Monday, June 05, 2006

Changing the Stigma

A decade ago, Switzerland decided to implement needle exchange programs and other harm prevention strategies to fight heroin. It was at the beginning of when I became interested in the issue of drug laws and I remember there was much screaming from the usual suspects about how this would lead to chaos and an explosion of heroin addicts. Nope:

The UK should follow the example of the Swiss capital Zurich, which adopted a liberal drug policy a decade ago and has seen an 82% decline in new users of heroin, experts say.

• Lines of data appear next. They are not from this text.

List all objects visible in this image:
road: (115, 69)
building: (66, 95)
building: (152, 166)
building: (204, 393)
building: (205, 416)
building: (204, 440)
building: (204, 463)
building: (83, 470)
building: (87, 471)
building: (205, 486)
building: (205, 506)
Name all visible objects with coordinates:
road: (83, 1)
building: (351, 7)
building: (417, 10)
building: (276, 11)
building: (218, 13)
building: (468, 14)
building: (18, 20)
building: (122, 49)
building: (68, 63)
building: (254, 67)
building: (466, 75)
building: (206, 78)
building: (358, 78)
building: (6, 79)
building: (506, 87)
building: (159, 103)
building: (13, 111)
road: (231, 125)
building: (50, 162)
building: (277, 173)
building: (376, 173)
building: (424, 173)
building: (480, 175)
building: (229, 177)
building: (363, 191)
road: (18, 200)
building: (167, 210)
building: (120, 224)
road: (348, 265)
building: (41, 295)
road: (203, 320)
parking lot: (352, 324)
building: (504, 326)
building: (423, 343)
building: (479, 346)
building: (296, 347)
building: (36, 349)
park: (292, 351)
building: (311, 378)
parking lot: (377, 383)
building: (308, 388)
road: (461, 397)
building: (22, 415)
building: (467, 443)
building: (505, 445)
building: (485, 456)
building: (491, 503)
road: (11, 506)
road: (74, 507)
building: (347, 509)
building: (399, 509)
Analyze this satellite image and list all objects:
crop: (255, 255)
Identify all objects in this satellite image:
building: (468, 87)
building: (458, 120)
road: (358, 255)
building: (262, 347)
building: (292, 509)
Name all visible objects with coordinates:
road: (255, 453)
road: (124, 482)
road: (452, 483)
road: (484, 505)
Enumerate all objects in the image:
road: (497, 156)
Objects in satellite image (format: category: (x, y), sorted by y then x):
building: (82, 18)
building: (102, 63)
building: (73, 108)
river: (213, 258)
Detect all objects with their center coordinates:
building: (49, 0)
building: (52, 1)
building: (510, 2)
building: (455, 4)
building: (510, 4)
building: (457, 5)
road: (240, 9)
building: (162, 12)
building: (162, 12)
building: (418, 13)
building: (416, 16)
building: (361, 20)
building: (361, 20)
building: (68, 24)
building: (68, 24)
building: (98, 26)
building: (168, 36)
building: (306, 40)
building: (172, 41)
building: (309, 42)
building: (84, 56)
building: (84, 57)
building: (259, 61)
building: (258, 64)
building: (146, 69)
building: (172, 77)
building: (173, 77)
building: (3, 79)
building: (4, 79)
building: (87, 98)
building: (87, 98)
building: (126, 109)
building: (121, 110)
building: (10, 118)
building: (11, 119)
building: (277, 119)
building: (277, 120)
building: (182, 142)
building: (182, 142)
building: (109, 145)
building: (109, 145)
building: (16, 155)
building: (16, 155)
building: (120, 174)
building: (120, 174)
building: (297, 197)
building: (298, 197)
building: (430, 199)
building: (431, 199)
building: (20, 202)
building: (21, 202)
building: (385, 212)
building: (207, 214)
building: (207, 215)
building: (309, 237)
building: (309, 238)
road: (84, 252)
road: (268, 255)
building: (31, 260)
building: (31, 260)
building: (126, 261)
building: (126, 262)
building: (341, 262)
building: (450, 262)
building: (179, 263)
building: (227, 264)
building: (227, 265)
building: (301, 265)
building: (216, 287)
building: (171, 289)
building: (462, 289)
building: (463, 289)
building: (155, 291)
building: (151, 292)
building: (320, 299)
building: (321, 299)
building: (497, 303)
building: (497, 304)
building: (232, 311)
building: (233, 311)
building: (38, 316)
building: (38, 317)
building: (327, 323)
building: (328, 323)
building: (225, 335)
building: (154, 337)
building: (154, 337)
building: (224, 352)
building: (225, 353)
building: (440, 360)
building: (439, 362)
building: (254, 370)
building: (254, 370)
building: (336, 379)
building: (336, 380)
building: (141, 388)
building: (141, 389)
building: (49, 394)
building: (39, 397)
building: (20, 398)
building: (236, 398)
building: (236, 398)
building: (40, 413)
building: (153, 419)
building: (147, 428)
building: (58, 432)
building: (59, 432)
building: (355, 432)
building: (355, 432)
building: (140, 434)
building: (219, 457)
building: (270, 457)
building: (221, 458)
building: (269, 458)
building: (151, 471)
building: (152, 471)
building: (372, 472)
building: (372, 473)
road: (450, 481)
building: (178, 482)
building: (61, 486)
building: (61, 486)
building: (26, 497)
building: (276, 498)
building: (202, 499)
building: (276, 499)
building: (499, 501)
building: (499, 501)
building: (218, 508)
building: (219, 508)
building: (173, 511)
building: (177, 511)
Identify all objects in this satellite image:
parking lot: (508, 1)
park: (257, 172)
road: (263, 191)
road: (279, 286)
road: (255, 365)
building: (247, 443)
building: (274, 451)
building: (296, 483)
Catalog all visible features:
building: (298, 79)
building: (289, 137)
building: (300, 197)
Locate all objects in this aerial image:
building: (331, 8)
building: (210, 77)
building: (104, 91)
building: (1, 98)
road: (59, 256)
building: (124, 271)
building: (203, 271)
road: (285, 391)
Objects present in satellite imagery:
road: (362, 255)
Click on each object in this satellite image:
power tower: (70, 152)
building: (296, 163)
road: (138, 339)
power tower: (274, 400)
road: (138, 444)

The change has been achieved by offering drug addicts in Switzerland "substitution" treatment with injectable heroin on prescription, as well as oral methadone, needle exchange and "shooting galleries" where they can give themselves their fix.

The new approach has medicalised drug use and removed its glamour, researchers say. Crime and deaths linked with drugs have fallen, and the image of heroin use has been transformed from a rebellious act to an illness that needs therapy.

"Finally, heroin seems to have become a loser drug, with its attractiveness fading for young people," Carlos Nordt, of the Psychiatric University Hospital in Zurich, said.

The Lancet accuses the British government of resisting reforms such as the introduction of drug consumption rooms - safe injecting houses where addicts can take their fix - which are contributing to Britain's death rate from illegal drug use, the highest in Europe.